Exercise brief |
Any picture among the records should be left out, please; retype the rest exactly.

[Recorded data]
□ □ □ □

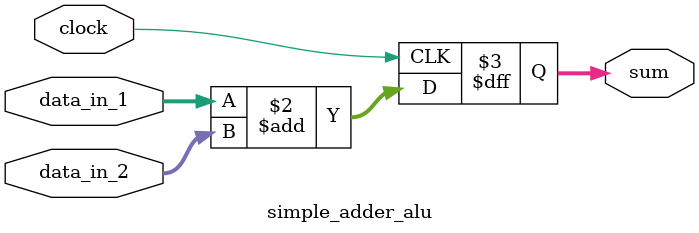
<source format=v>
module simple_adder_alu ( 
	input wire [31:0] data_in_1,
	input wire [31:0] data_in_2,
	input wire clock,
	
	output reg [31:0] sum

);
	
	always @ (posedge clock) begin
		sum = data_in_1 + data_in_2;
	end	
	

endmodule
</source>
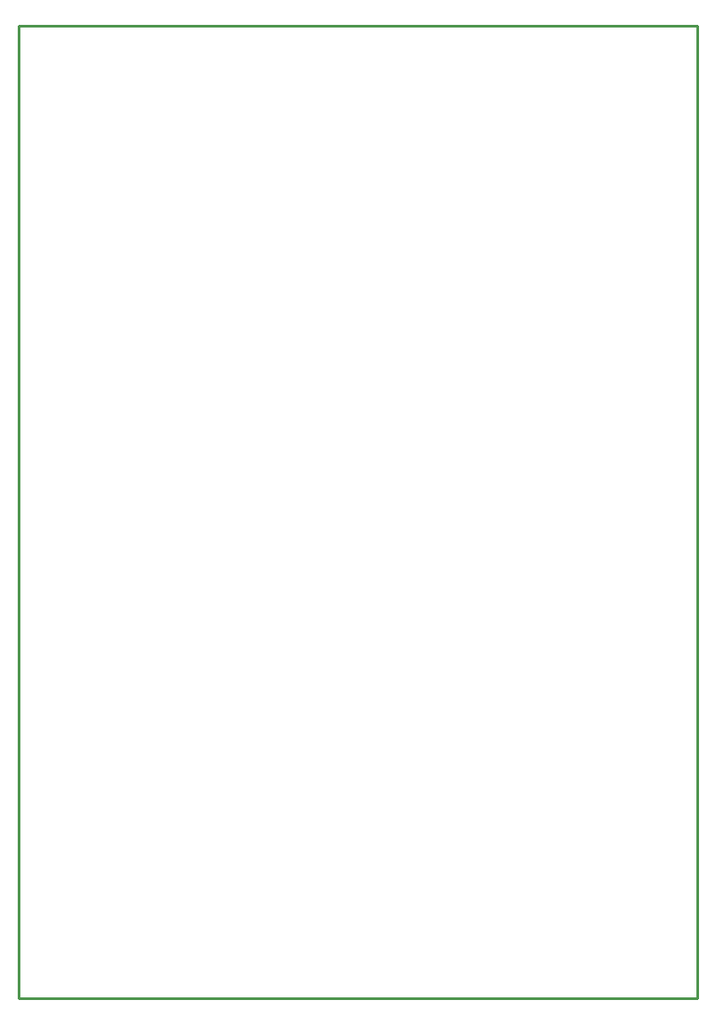
<source format=gko>
G04*
G04 #@! TF.GenerationSoftware,Altium Limited,Altium Designer,22.9.1 (49)*
G04*
G04 Layer_Color=16711935*
%FSLAX25Y25*%
%MOIN*%
G70*
G04*
G04 #@! TF.SameCoordinates,BFF4783A-9A9A-4BA5-AF34-FCE32B05B8FC*
G04*
G04*
G04 #@! TF.FilePolarity,Positive*
G04*
G01*
G75*
%ADD12C,0.01000*%
D12*
X22500Y287500D02*
X277500D01*
Y-77500D02*
Y287500D01*
X22500Y-77500D02*
X277500D01*
X22500D02*
Y287500D01*
M02*

</source>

□ □ □ □

Exercise output |
<source format=v>
module simple_adder_alu ( 
	input wire [31:0] data_in_1,
	input wire [31:0] data_in_2,
	input wire clock,
	
	output reg [31:0] sum

);
	
	always @ (posedge clock) begin
		sum = data_in_1 + data_in_2;
	end	
	

endmodule
</source>
<source format=gko>
G04*
G04 #@! TF.GenerationSoftware,Altium Limited,Altium Designer,22.9.1 (49)*
G04*
G04 Layer_Color=16711935*
%FSLAX25Y25*%
%MOIN*%
G70*
G04*
G04 #@! TF.SameCoordinates,BFF4783A-9A9A-4BA5-AF34-FCE32B05B8FC*
G04*
G04*
G04 #@! TF.FilePolarity,Positive*
G04*
G01*
G75*
%ADD12C,0.01000*%
D12*
X22500Y287500D02*
X277500D01*
Y-77500D02*
Y287500D01*
X22500Y-77500D02*
X277500D01*
X22500D02*
Y287500D01*
M02*

</source>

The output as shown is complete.